[Collected data entries]
>>>>>

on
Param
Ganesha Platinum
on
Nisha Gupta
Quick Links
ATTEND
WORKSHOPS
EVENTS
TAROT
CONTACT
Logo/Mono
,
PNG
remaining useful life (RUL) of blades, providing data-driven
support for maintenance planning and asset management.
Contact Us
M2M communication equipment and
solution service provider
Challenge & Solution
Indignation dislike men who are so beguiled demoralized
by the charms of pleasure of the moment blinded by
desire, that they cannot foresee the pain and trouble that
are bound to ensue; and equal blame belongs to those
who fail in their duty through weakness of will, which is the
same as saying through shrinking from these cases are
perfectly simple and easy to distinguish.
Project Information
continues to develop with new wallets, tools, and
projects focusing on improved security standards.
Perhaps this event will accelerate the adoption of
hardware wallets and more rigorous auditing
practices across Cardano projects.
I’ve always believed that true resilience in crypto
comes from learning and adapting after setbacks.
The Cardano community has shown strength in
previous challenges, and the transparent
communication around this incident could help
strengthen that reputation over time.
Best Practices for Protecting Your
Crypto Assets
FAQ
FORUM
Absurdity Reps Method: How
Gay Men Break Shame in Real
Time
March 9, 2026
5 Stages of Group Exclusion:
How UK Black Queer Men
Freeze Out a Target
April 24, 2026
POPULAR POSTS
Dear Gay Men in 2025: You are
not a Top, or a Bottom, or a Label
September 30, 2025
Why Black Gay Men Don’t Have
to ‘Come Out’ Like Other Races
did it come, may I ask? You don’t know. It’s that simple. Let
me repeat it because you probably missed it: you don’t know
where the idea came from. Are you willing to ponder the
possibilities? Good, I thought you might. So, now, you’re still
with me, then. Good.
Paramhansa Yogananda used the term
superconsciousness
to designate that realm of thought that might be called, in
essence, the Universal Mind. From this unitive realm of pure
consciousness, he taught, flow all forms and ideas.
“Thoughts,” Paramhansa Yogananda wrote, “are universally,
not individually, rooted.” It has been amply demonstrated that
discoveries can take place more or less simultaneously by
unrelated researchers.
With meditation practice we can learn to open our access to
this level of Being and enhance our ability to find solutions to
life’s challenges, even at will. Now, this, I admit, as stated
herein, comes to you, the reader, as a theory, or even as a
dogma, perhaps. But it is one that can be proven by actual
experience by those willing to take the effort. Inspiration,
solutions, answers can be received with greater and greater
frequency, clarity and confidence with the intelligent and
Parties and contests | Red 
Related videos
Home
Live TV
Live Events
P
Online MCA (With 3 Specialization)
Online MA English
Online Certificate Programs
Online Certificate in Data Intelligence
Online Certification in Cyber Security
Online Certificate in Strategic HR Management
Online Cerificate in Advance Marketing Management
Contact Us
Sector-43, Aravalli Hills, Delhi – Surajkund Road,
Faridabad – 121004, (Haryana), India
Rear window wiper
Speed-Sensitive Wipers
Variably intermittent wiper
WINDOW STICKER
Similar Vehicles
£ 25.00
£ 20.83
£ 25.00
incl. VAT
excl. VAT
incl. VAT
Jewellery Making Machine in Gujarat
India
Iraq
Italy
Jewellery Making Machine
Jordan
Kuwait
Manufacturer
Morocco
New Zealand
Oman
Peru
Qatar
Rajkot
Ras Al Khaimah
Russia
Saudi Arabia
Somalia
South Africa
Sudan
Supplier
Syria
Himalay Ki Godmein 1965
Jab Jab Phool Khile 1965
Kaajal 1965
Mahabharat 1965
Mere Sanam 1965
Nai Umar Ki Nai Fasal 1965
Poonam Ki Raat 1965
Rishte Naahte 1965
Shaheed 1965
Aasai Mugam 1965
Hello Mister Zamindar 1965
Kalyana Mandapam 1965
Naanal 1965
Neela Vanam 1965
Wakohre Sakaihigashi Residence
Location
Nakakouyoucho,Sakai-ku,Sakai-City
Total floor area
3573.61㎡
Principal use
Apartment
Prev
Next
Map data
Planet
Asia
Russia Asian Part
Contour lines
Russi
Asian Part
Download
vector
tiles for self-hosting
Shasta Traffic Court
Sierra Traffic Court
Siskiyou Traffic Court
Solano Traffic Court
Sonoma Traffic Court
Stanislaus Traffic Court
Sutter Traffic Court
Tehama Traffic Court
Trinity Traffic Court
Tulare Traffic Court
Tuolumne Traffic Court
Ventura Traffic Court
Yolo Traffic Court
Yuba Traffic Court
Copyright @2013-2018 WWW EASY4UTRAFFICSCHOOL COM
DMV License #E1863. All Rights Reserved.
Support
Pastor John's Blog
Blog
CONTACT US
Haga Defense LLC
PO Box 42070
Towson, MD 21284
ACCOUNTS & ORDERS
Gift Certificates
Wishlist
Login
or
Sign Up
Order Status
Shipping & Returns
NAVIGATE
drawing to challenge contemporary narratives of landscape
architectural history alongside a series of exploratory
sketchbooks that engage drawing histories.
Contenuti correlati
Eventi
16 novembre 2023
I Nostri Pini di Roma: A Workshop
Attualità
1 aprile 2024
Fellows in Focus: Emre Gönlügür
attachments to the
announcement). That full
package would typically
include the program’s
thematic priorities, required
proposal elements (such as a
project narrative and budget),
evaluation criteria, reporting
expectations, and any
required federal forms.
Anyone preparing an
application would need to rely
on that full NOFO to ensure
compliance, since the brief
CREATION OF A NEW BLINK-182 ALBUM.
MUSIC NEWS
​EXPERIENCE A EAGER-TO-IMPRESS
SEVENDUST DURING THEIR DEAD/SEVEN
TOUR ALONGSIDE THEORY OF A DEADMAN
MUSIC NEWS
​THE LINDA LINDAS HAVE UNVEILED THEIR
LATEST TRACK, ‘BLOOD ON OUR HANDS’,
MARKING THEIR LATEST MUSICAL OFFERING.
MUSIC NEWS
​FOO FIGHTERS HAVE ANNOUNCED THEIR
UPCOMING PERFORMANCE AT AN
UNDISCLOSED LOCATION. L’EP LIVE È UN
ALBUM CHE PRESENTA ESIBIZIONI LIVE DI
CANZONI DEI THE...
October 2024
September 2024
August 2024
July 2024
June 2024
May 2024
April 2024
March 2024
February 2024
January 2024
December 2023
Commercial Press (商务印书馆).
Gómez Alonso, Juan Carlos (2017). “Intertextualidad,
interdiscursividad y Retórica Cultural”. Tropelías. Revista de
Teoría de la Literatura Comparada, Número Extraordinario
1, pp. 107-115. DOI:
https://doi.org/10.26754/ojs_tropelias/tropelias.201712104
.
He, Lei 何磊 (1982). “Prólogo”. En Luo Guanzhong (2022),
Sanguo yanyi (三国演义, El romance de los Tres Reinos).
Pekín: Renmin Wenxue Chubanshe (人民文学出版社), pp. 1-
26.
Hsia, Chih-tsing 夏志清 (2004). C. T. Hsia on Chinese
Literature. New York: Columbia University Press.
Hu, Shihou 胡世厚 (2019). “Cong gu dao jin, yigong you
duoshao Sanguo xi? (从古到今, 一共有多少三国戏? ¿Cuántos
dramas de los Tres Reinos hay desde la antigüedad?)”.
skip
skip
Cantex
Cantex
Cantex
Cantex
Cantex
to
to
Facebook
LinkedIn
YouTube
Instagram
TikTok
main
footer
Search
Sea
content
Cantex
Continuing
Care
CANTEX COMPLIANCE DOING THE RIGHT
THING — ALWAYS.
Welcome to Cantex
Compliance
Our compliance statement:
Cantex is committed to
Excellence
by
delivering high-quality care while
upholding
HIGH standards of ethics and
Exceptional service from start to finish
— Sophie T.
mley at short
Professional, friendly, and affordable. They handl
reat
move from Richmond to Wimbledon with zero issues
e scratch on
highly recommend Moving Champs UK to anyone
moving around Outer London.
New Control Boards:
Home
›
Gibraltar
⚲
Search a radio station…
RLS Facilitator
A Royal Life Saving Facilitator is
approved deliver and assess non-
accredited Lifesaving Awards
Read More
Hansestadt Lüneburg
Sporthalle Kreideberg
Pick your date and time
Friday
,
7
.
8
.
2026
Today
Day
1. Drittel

<<<<<

* What is being asked:
Each line of the data that has the string "Cardano" should be returned.

* Reply to the task:
practices across Cardano projects.
The Cardano community has shown strength in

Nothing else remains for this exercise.